I don’t recall voting to educate Central and South America’s kids but that’s what we’re doing while feeding them three times/day.
That list of bullet points trumpeting improvements to public education by increasing spending is a joke when stood up against reality.
Ross says
DanMan, where do you get the idea that the majority of students in Houston don’t go to public schools? Your 200,000 number is HISD only. There are 19 school districts within the city limits of Houston, not just HISD. As for illegal immigrants, like it or not, the Supreme Court said years ago that they have to receive the same education as everyone else. Even in HISD, the number of students not going to public schools is less than 20%, and 14% of that is charter schools.
I would be OK with vouchers as long as private schools had to take the voucher as the entire compensation for education, with no additional charges to parents. The private schools would also have to take all applicants, provide special education services, provide no religious education, and perform all the other services public schools provide.
The main reason school taxes have gone up is the Legislature’s consistent under funding of public schools in Texas, with the State’s share dropping by over 20 percent since 2008. In the meantime, teachers are paid poorly, which leads to good teachers leaving the profession, class sizes get bigger, and the students suffer.
PeterD says
If private schools receive a massive influx of voucher money, the most likely thing to happen is they will just raise prices as has happened in the past.

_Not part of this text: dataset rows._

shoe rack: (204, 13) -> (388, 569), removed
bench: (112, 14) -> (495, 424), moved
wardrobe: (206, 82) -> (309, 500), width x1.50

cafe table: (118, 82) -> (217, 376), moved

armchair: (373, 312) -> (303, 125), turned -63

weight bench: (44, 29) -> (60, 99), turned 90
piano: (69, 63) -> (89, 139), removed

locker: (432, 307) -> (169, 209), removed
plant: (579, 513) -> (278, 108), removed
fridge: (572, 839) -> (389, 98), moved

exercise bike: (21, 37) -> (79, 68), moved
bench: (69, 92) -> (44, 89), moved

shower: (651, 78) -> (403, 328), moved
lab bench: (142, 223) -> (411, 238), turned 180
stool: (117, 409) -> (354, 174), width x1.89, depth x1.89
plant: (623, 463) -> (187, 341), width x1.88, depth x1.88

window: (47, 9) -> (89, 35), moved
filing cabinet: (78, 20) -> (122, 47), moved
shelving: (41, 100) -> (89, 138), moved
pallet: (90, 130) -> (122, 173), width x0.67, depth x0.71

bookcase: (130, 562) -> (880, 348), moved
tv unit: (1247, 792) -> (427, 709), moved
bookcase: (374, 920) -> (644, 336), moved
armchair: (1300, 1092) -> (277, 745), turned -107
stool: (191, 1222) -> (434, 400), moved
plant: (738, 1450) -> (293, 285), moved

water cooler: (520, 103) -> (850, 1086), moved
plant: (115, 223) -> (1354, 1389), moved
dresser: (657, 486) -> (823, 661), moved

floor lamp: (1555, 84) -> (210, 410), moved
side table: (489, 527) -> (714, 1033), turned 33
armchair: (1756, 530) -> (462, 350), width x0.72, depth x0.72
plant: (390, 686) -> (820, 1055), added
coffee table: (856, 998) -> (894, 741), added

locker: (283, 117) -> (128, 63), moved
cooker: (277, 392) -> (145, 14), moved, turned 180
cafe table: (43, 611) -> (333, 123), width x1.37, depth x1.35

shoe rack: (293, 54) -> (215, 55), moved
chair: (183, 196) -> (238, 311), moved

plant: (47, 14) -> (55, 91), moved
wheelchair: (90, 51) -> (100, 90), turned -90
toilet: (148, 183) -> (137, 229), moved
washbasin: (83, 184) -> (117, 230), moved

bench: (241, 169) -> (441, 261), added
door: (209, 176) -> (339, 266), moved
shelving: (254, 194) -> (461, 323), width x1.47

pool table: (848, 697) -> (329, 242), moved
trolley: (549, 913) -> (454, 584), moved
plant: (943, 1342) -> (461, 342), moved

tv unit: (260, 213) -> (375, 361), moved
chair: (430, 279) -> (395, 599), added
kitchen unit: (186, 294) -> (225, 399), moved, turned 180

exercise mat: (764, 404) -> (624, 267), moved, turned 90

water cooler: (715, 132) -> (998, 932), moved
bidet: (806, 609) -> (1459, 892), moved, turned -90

As Ross points out, they are not going to take the trouble children, the impaired, and tough to teach types any more than they do now. That leaves public schools with the hardest to teach and likely less funds to teach them though I doubt most will expand their programs much because their existing body of students contains those they want as students. Frankly, as long as those of us without children have to pay to finance public schools, or those who brought them up somewhere else before moving here, those with an actual choice can pay for public schools along with us-the choice to upgrade not affecting the need to educate the others. Like it or not, most students in public schools are here legally so whether they are anchor babies or not, that is a matter for the courts.